I-Mutant2.0: predictor of protein stability changes upon mutation - choose either a PDB reference number or paste your own protein. The answer (by email) indicates whether the protein is more or less stable, a fact which could be of use in designing "better" proteins. (Reference: E. Capriotti et al. 2005. Nucl. Acids Res. 33: W306-W310).
SIFT - The Sorting Intolerant from Tolerant (SIFT) algorithm predicts the effect of coding variants on protein function i.e. it predicts whether an amino acid substitution affects protein function based on sequence homology and the physical properties of amino acids. SIFT can be applied to naturally occurring nonsynonymous polymorphisms and laboratory-induced missense mutations. (Reference: N-L Sim et al. 2012. Nucleic Acids Research; 40(1): W452–W457).
mCSM-membrane - predicts the effects of mutations on transmembrane proteins. (Reference: Pires DEV et al. 2020. Nucl Acids Res 48 (W1): W147–W153).
EnzymeMiner - allows automated mining of soluble enzymes with diverse structures, catalytic properties and stabilities. The solubility prediction employs the in-house SoluProt predictor developed using machine learning.(Reference: Hon J et al. 2020. Nucl Acids Res 48 (W1): W104–W109).

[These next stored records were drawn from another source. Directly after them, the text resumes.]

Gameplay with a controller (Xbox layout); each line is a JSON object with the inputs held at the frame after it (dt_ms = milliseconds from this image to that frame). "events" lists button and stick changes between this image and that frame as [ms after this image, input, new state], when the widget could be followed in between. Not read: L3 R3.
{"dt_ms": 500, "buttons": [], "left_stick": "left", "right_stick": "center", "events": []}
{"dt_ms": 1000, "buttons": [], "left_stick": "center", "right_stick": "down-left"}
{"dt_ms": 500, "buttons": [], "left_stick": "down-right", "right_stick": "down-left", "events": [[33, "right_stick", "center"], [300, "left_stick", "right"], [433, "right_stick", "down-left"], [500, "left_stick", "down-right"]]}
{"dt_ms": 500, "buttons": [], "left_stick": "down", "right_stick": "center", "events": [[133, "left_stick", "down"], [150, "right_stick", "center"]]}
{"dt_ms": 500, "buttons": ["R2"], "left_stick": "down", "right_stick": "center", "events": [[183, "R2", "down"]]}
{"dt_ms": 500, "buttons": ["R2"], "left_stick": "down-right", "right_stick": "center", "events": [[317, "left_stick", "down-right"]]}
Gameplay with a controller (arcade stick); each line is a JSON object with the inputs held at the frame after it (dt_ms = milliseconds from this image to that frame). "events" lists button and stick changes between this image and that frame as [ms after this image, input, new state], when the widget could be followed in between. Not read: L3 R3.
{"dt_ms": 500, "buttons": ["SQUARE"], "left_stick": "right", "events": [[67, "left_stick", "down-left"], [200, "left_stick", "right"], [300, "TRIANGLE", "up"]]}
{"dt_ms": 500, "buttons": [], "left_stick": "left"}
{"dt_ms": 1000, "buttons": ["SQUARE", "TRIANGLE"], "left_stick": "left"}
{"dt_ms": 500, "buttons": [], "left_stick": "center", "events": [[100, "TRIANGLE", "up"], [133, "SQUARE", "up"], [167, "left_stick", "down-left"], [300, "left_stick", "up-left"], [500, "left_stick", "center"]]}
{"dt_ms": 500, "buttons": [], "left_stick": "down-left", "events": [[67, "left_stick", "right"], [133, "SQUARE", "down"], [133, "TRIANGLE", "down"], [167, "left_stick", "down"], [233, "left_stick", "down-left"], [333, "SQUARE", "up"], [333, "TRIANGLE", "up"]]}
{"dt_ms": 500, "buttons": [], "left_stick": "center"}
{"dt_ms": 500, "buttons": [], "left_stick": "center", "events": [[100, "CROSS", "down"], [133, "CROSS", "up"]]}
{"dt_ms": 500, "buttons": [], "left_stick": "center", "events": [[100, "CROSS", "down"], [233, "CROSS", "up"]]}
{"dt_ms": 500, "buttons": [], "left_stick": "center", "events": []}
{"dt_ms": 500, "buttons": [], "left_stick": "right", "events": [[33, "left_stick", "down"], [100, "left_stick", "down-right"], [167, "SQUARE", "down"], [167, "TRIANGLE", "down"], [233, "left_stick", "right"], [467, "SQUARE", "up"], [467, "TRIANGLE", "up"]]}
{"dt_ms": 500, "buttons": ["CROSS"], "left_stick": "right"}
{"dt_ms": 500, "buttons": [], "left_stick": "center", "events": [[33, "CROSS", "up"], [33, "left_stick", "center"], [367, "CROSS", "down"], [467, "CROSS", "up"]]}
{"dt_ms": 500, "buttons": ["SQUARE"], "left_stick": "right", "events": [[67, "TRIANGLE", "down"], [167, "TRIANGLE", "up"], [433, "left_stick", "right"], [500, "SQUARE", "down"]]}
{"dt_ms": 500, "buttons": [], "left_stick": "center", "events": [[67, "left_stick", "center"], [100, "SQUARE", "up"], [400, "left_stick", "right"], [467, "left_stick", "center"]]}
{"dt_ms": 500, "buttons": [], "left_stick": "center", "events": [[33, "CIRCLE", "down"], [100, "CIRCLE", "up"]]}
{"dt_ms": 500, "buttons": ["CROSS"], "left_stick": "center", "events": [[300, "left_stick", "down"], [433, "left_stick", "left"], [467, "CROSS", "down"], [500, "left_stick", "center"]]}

PlaToLoCo (PLAtform of TOols for LOw COmplexity) - is the first web meta-server for visualization and annotation of low complexity regions in proteins which employs five different state-of-the-art tools for discovering LCRs and provides functional annotations such as domain detection, transmembrane segment prediction, and calculation of amino acid frequencies. (Reference: Jarnot P et al. 2020. Nucl Acids Res 48 (W1): W77–W84).